Ms. Yates said the Justice Department would not allow companies to foist the blame onto low-level officials.
New DoJ Guidelines Tell Prosecutors To Go After Individuals
Credit: www.fourwinds10.net
September 10, 2015

Just thinking. Hasn't the statute of limitations already expired on the Wall St. crash?

Stung by years of criticism that it has coddled Wall Street criminals, the Justice Department issued new policies on Wednesday that prioritize the prosecution of individual employees — not just their companies — and put pressure on corporations to turn over evidence against their executives.

The new rules, issued in a memo to federal prosecutors nationwide, represent the first major policy announcement by Attorney General Loretta E. Lynch since she took office in April. The memo is a tacit acknowledgment of criticism that, despite securing record fines from major corporations, the Justice Department under President Obama has punished few executives involved in the housing crisis, the financial meltdown and corporate scandals.

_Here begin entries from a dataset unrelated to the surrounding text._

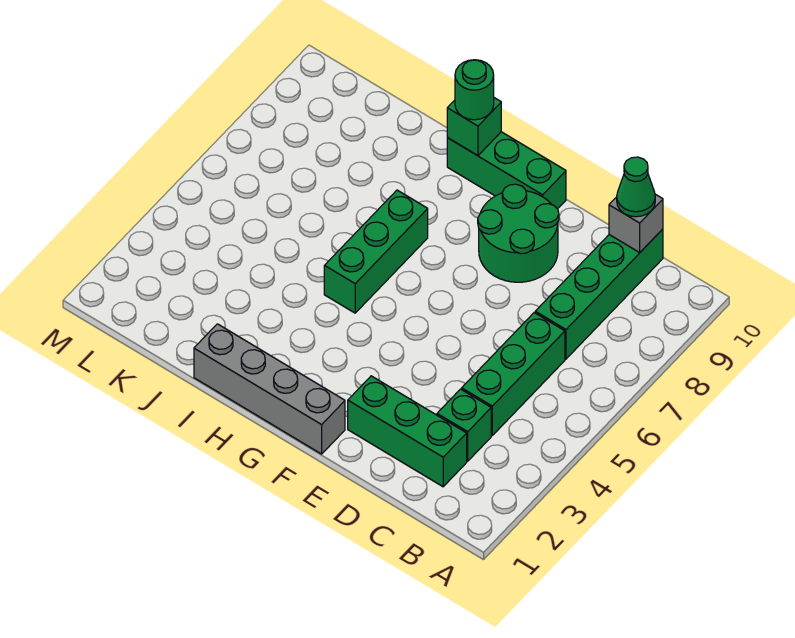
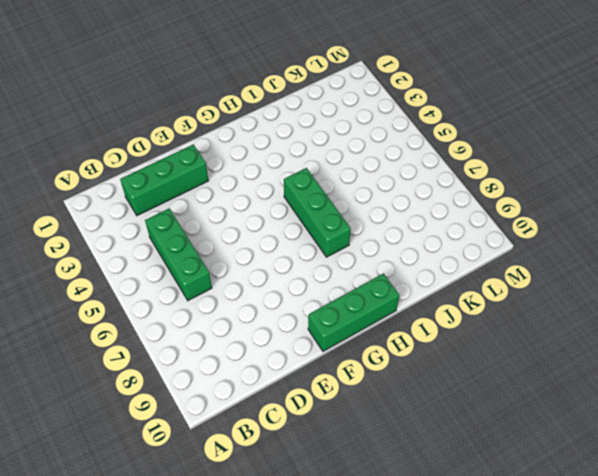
none -> green brick C3 level 1
none -> green brick C7:C10 level 1
none -> green round brick E8:F9 level 1

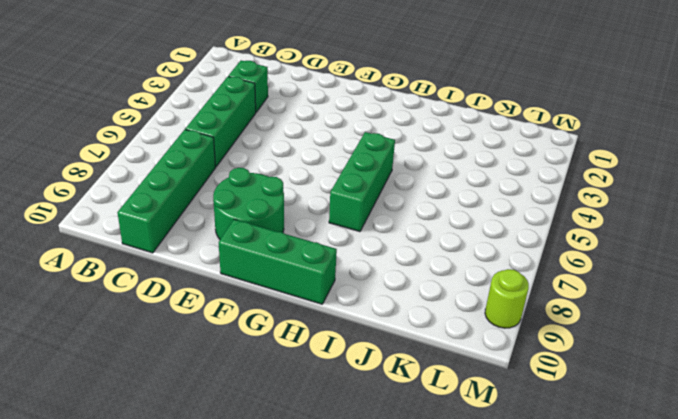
lime round brick M9 level 1 -> none
none -> green brick C2:E2 level 1
none -> grey brick F1:I1 level 1
none -> grey brick C10 level 2

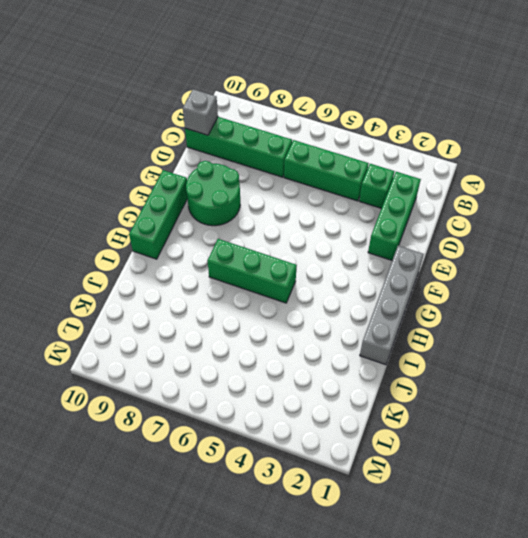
none -> green brick H10 level 2
none -> green cone C10 level 3
none -> green round brick H10 level 3

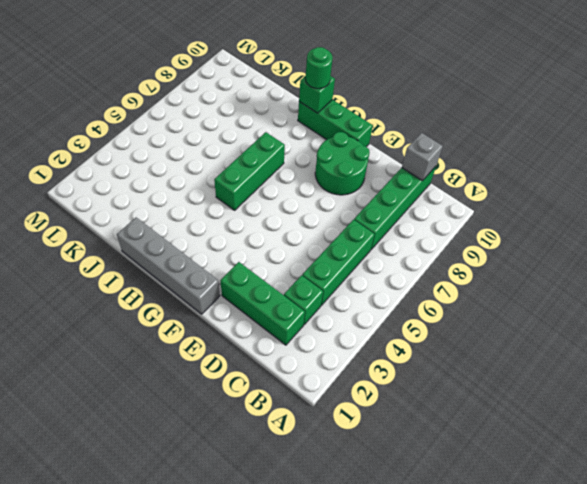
none -> green cone C10 level 3

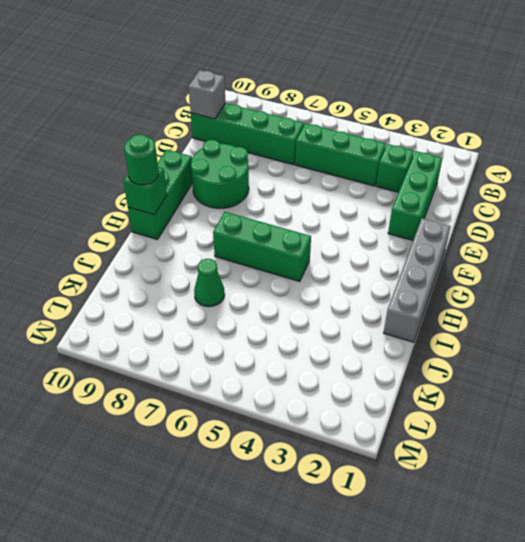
green cone J7 level 1 -> green cone C10 level 3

[...] But in many ways, the new rules are an exercise in public messaging, substantive in some respects but symbolic in others. Because the memo lays out guidelines, not laws, its effect will be determined largely by how Justice Department officials interpret it. And several of the points in the memo merely codify policy that is already in place.

“It’s a good memo, but it states what should have been the policy for years,” said Brandon L. Garrett, a University of Virginia law professor and the author of the book “Too Big to Jail: How Prosecutors Compromise With Corporations.” “And without more resources, how are prosecutors going to know whether companies are still burying information about their employees?”

It is also unknown whether the rules will encourage companies to turn in their executives, but Ms. Yates said the Justice Department would not allow companies to foist the blame onto low-level officials.

“We’re not going to be accepting a company’s cooperation when they just offer up the vice president in charge of going to jail,” she said.